Obviously, I started writing this this past Tuesday and it's a late posting:Yesterday morning Chris and I got back from our extended weekend trip to Los Angeles. The initial excuse for making the trip was to attend my cousin's wedding in Pasadena. Well, it turned out that everything but the wedding was great. I guess I've always been kind of a poopy, stinky-faced, bubble burster when it comes to things like weddings and child-bearing. Maybe I was determined to hate the entire thing the minute I found out that the bride's (my cousin was the groom) career goal was to become a wedding planner or perhaps I am envious of someone who lives in such a Disney wonderland that they see this as a legitimate life goal.

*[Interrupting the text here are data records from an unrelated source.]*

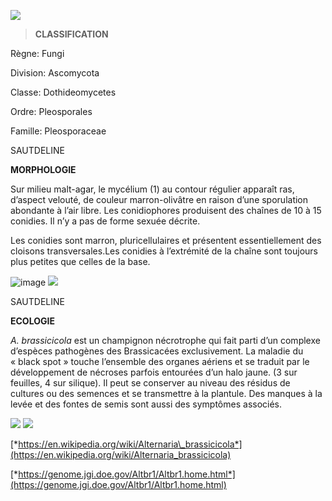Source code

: ![](resource/ifungi/Markdown/MarkdownImages/image1.emf)

> **CLASSIFICATION**

Règne: Fungi

Division: Ascomycota

Classe: Dothideomycetes

Ordre: Pleosporales

Famille: Pleosporaceae

SAUTDELINE

**MORPHOLOGIE**

Sur milieu malt-agar, le mycélium (1) au contour régulier apparaît ras,
d’aspect velouté, de couleur marron-olivâtre en raison d’une sporulation
abondante à l’air libre. Les conidiophores produisent des chaînes de 10
à 15 conidies. Il n’y a pas de forme sexuée décrite.

Les conidies sont marron, pluricellulaires et présentent essentiellement
des cloisons transversales.Les conidies à l’extrémité de la chaîne sont
toujours plus petites que celles de la base.

![image](resource/ifungi/Markdown/MarkdownImages/image2.jpg)
![](resource/ifungi/Markdown/MarkdownImages/image3.JPG)

SAUTDELINE

**ECOLOGIE**

*A. brassicicola* est un champignon
nécrotrophe qui fait parti d’un complexe d’espèces pathogènes des
Brassicacées exclusivement. La maladie du « black spot » touche
l’ensemble des organes aériens et se traduit par le développement de
nécroses parfois entourées d’un halo jaune. (3 sur feuilles, 4 sur
silique). Il peut se conserver au niveau des résidus de cultures ou des
semences et se transmettre à la plantule. Des manques à la levée et des
fontes de semis sont aussi des symptômes associés.

![](resource/ifungi/Markdown/MarkdownImages/image4.jpeg)
![](resource/ifungi/Markdown/MarkdownImages/image5.jpeg)

[*https://en.wikipedia.org/wiki/Alternaria\_brassicicola*](https://en.wikipedia.org/wiki/Alternaria_brassicicola)

[*https://genome.jgi.doe.gov/Altbr1/Altbr1.home.html*](https://genome.jgi.doe.gov/Altbr1/Altbr1.home.html)
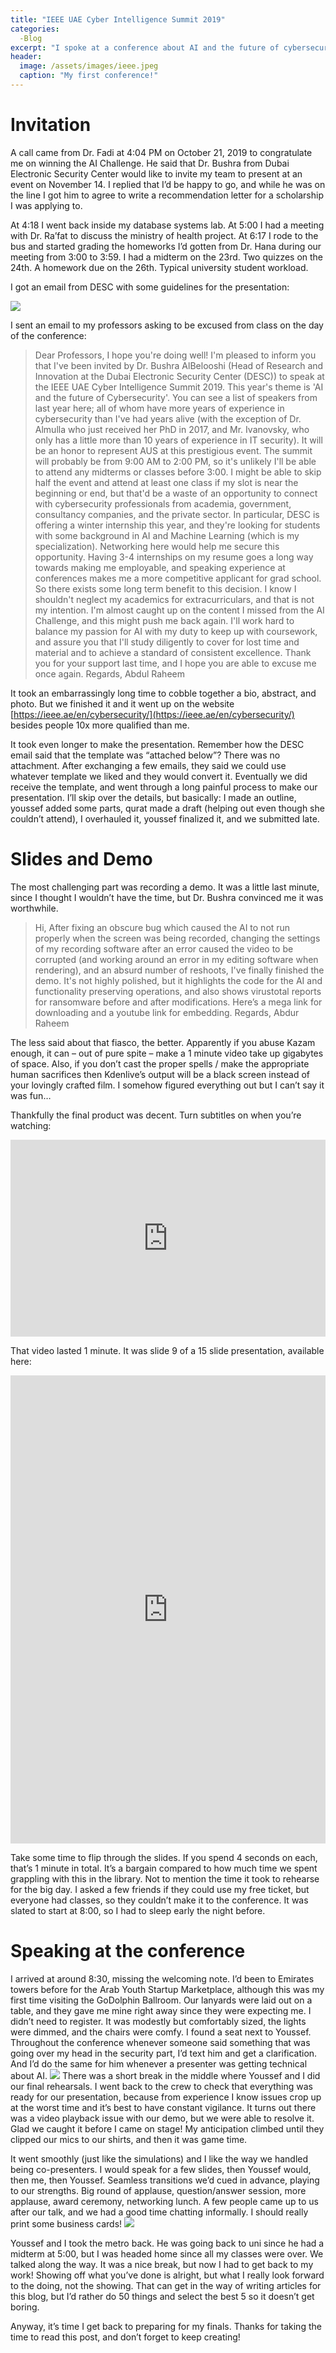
 ```yaml
---
title: "IEEE UAE Cyber Intelligence Summit 2019"
categories:
  -Blog
excerpt: "I spoke at a conference about AI and the future of cybersecurity!"
header: 
  image: /assets/images/ieee.jpeg
  caption: "My first conference!"
---
```


# Invitation

A call came from Dr. Fadi at 4:04 PM on October 21, 2019 to congratulate me on winning the AI Challenge. He said that Dr. Bushra from Dubai Electronic Security Center would like to invite my team to present at an event on November 14. I replied that I’d be happy to go, and while he was on the line I got him to agree to write a recommendation letter for a scholarship I was applying to.

At 4:18 I went back inside my database systems lab. At 5:00 I had a meeting with Dr. Ra’fat to discuss the ministry of health project. At 6:17 I rode to the bus and started grading the homeworks I’d gotten from Dr. Hana during our meeting from 3:00 to 3:59. I had a midterm on the 23rd. Two quizzes on the 24th. A homework due on the 26th. Typical university student workload. 

I got an email from DESC with some guidelines for the presentation:

![](/assets/images/guidelines.png)

I sent an email to my professors asking to be excused from class on the day of the conference:

> Dear Professors,
I hope you're doing well!
I'm pleased to inform you that I've been invited by Dr. Bushra AlBelooshi (Head of Research and Innovation at the Dubai Electronic Security Center (DESC)) to speak at the IEEE UAE Cyber Intelligence Summit 2019. This year's theme is 'AI and the future of Cybersecurity'. You can see a list of speakers from last year here; all of whom have more years of experience in cybersecurity than I've had years alive (with the exception of Dr. Almulla who just received her PhD in 2017, and Mr. Ivanovsky, who only has a little more than 10 years of experience in IT security). It will be an honor to represent AUS at this prestigious event.
The summit will probably be from 9:00 AM to 2:00 PM, so it's unlikely I'll be able to attend any midterms or classes before 3:00. I might be able to skip half the event and attend at least one class if my slot is near the beginning or end, but that'd be a waste of an opportunity to connect with cybersecurity professionals from academia, government, consultancy companies, and the private sector.
In particular, DESC is offering a winter internship this year, and they're looking for students with some background in AI and Machine Learning (which is my specialization). Networking here would help me secure this opportunity. Having 3-4 internships on my resume goes a long way towards making me employable, and speaking experience at conferences makes me a more competitive applicant for grad school. So there exists some long term benefit to this decision.
I know I shouldn't neglect my academics for extracurriculars, and that is not my intention. I'm almost caught up on the content I missed from the AI Challenge, and this might push me back again. I'll work hard to balance my passion for AI with my duty to keep up with coursework, and assure you that I'll study diligently to cover for lost time and material and to achieve a standard of consistent excellence. Thank you for your support last time, and I hope you are able to excuse me once again.
Regards,
Abdul Raheem


It took an embarrassingly long time to cobble together a bio, abstract, and photo. But we finished it and it went up on the website [https://ieee.ae/en/cybersecurity/](https://ieee.ae/en/cybersecurity/) besides people 10x more qualified than me. 

It took even longer to make the presentation. Remember how the DESC email said that the template was “attached below”? There was no attachment. After exchanging a few emails, they said we could use whatever template we liked and they would convert it. Eventually we did receive the template, and went through a long painful process to make our presentation. I’ll skip over the details, but basically: I made an outline, youssef added some parts, qurat made a draft (helping out even though she couldn’t attend), I overhauled it, youssef finalized it, and we submitted late.  

# Slides and Demo

The most challenging part was recording a demo. It was a little last minute, since I thought I wouldn’t have the time, but Dr. Bushra convinced me it was worthwhile.


> Hi,
After fixing an obscure bug which caused the AI to not run properly when the screen was being recorded, changing the settings of my recording software after an error caused the video to be corrupted (and working around an error in my editing software when rendering), and an absurd number of reshoots, I've finally finished the demo. It's not highly polished, but it highlights the code for the AI and functionality preserving operations, and also shows virustotal reports for ransomware before and after modifications.
Here’s a mega link for downloading and a youtube link for embedding.
Regards,
Abdur Raheem

The less said about that fiasco, the better. Apparently if you abuse Kazam enough, it can – out of pure spite –  make a 1 minute video take up gigabytes of space. Also, if you don’t cast the proper spells / make the appropriate human sacrifices then Kdenlive’s output will be a black screen instead of your lovingly crafted film. I somehow figured everything out but I can’t say it was fun…

Thankfully the final product was decent. Turn subtitles on when you’re watching:

<style>
.responsive-wrap iframe{ max-width: 100%;}
</style>
<div class="responsive-wrap">
<!-- this is the embed code provided by Google -->
  <iframe width="560" height="315" src="https://www.youtube.com/embed/KQQijpqfNRM" frameborder="0" allow="accelerometer; autoplay; encrypted-media; gyroscope; picture-in-picture" allowfullscreen></iframe>
<!-- Google embed ends -->
</div>


That video lasted 1 minute. It was slide 9 of a 15 slide presentation, available here:

<style>
.responsive-wrap iframe{ max-width: 100%;}
</style>
<div class="responsive-wrap">
<!-- this is the embed code provided by Google -->
  <iframe src="https://docs.google.com/presentation/d/e/2PACX-1vQ9pK3m9PsDS7InM5XlYRHfTiCmS71obWAcYvsrzUuWqdYG_TsLaYDJ8Oap2QkUxPHyoalXTwruQ65E/embed?start=false&loop=false&delayms=3000" frameborder="0" width="1280" height="749" allowfullscreen="true" mozallowfullscreen="true" webkitallowfullscreen="true"></iframe>
<!-- Google embed ends -->
</div>

Take some time to flip through the slides. If you spend 4 seconds on each, that’s 1 minute in total. It’s a bargain compared to how much time we spent grappling with this in the library. Not to mention the time it took to rehearse for the big day. I asked a few friends if they could use my free ticket, but everyone had classes, so they couldn’t make it to the conference. It was slated to start at 8:00, so I had to sleep early the night before.

# Speaking at the conference

I arrived at around 8:30, missing the welcoming note. I’d been to Emirates towers before for the Arab Youth Startup Marketplace, although this was my first time visiting the GoDolphin Ballroom. Our lanyards were laid out on a table, and they gave me mine right away since they were expecting me. I didn’t need to register. It was modestly but comfortably sized, the lights were dimmed, and the chairs were comfy. I found a seat next to Youssef. Throughout the conference whenever someone said something that was going over my head in the security part, I’d text him and get a clarification. And I’d do the same for him whenever a presenter was getting technical about AI. 
![](/assets/images/ieeelanyard.JPG)
There was a short break in the middle where Youssef and I did our final rehearsals. I went back to the crew to check that everything was ready for our presentation, because from experience I know issues crop up at the worst time and it’s best to have constant vigilance. It turns out there was a video playback issue with our demo, but we were able to resolve it. Glad we caught it before I came on stage! My anticipation climbed until they clipped our mics to our shirts, and then it was game time.

It went smoothly (just like the simulations) and I like the way we handled being co-presenters. I would speak for a few slides, then Youssef would, then me, then Youssef. Seamless transitions we’d cued in advance, playing to our strengths. Big round of applause, question/answer session, more applause, award ceremony, networking lunch. A few people came up to us after our talk, and we had a good time chatting informally. I should really print some business cards!
![](/assets/images/ieeeAll.jpg)

Youssef and I took the metro back. He was going back to uni since he had a midterm at 5:00, but I was headed home since all my classes were over. We talked along the way. It was a nice break, but now I had to get back to my work! Showing off what you’ve done is alright, but what I really look forward to the doing, not the showing. That can get in the way of writing articles for this blog, but I’d rather do 50 things and select the best 5 so it doesn’t get boring. 

Anyway, it’s time I get back to preparing for my finals. Thanks for taking the time to read this post, and don’t forget to keep creating!
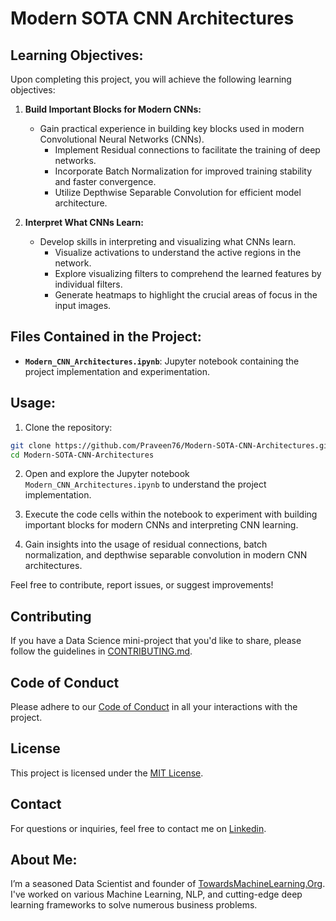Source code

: # Modern SOTA CNN Architectures

## Learning Objectives:

Upon completing this project, you will achieve the following learning objectives:

1. **Build Important Blocks for Modern CNNs:**
    - Gain practical experience in building key blocks used in modern Convolutional Neural Networks (CNNs).
        - Implement Residual connections to facilitate the training of deep networks.
        - Incorporate Batch Normalization for improved training stability and faster convergence.
        - Utilize Depthwise Separable Convolution for efficient model architecture.

2. **Interpret What CNNs Learn:**
    - Develop skills in interpreting and visualizing what CNNs learn.
        - Visualize activations to understand the active regions in the network.
        - Explore visualizing filters to comprehend the learned features by individual filters.
        - Generate heatmaps to highlight the crucial areas of focus in the input images.

## Files Contained in the Project:

- **`Modern_CNN_Architectures.ipynb`**: Jupyter notebook containing the project implementation and experimentation.

## Usage:

1. Clone the repository:

```bash
git clone https://github.com/Praveen76/Modern-SOTA-CNN-Architectures.git
cd Modern-SOTA-CNN-Architectures
```

2. Open and explore the Jupyter notebook `Modern_CNN_Architectures.ipynb` to understand the project implementation.

3. Execute the code cells within the notebook to experiment with building important blocks for modern CNNs and interpreting CNN learning.

4. Gain insights into the usage of residual connections, batch normalization, and depthwise separable convolution in modern CNN architectures.

Feel free to contribute, report issues, or suggest improvements!

## Contributing

If you have a Data Science mini-project that you'd like to share, please follow the guidelines in [CONTRIBUTING.md](https://github.com/Praveen76/Data-Science-Mini-Projects/blob/main/contributing.md).

## Code of Conduct
Please adhere to our [Code of Conduct](https://github.com/Praveen76/Data-Science-Mini-Projects/blob/main/CODE_OF_CONDUCT.md) in all your interactions with the project.

## License

This project is licensed under the [MIT License](LICENSE).

## Contact

For questions or inquiries, feel free to contact me on [Linkedin](https://www.linkedin.com/in/praveen-kumar-anwla-49169266/).

## **About Me**:
I’m a seasoned Data Scientist and founder of [TowardsMachineLearning.Org](https://towardsmachinelearning.org/). I've worked on various Machine Learning, NLP, and cutting-edge deep learning frameworks to solve numerous business problems.
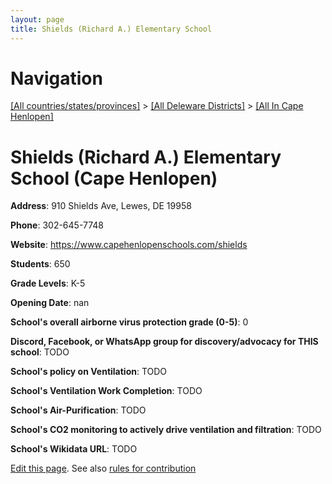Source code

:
 ```yaml
---
layout: page
title: Shields (Richard A.) Elementary School
---
```

# Navigation

[[All countries/states/provinces]](../../..) > [[All Deleware Districts]](../..) > [[All In Cape Henlopen]](..)

# Shields (Richard A.) Elementary School (Cape Henlopen)

**Address**: 910 Shields Ave, Lewes, DE 19958

**Phone**: 302-645-7748

**Website**: <https://www.capehenlopenschools.com/shields>

**Students**: 650

**Grade Levels**: K-5

**Opening Date**: nan

**School's overall airborne virus protection grade (0-5)**: 0

**Discord, Facebook, or WhatsApp group for discovery/advocacy for THIS school**: TODO

**School's policy on Ventilation**: TODO

**School's Ventilation Work Completion**: TODO

**School's Air-Purification**: TODO

**School's CO2 monitoring to actively drive ventilation and filtration**: TODO

**School's Wikidata URL**: TODO


[Edit this page](https://github.com/ventilate-schools/DE/edit/main/./Cape_Henlopen/Shields_(Richard_A.)_Elementary_School.md). See also [rules for contribution](../../../contribution-rules/)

Anyway, I will continue on this topic some other time...
The one thing that I was very pleased about was being able to finally visit Chinatown. There were a small number of cool little shops tucked away between souvenir shops and live chicken butchers. One I was particularly glad that I went to was Welcome Hunters, which I had found out about a while back while poking around on the web. It was a tiny store but had a worthwhile selection of what seemed to be mainly international designers. Among the pieces was an awesomely weird sweater by an Icelandic brand named Mundi. It was sort of a simplified medieval armor suit knitted up as a hoodie. Too bad I am not wealthy, I would've bought it right then and there. I did get to purchase a little something for myself - a golden rabbit head with fake diamond eyes by a Thai designer called Kloset. I wondered if rabbits were too cliche as squirrels and owls are becoming but somehow decided on it anyway.
The other highlight of my trip was going to MOCA and seeing the Cosima von Bonin show. I guess this was her first solo museum show in the U.S. and I really didn't know anything about her until I got there - in a way, that made it even better since it got me so much more excited than seeing an artist that I knew. Anyway, she is based in Germany any does quite a bit of her work with fabric including paintings and sculpture. They brought the room that she used to do a video/performance and visitors could peer into it by climbing some stairs and looking over the tops of the walls. I am not going to attempt to go into detail about her work because it is quite complicated (that is why I bought the catalog). Even with its conceptual nature, I admired the fact that it was also so aesthetically appealing and fun. On a side note, I also realized that I had been looking at one of her fabric paintings for many years now as it is the image on the cover of one of my favorite albums, The Spectrum Between by David Grubbs.
So I came back from L.A. quite satisfied (apart from the family business) and the whole weekend reconfirmed my belief that what makes it such a great art city is its kind of naive optimism and acceptance of any and all trends. It also makes me think of how depressing the "art scene" (if you can even call it that) in the Bay Area is. No place is perfect though, so perhaps its all just a bunch of trade offs.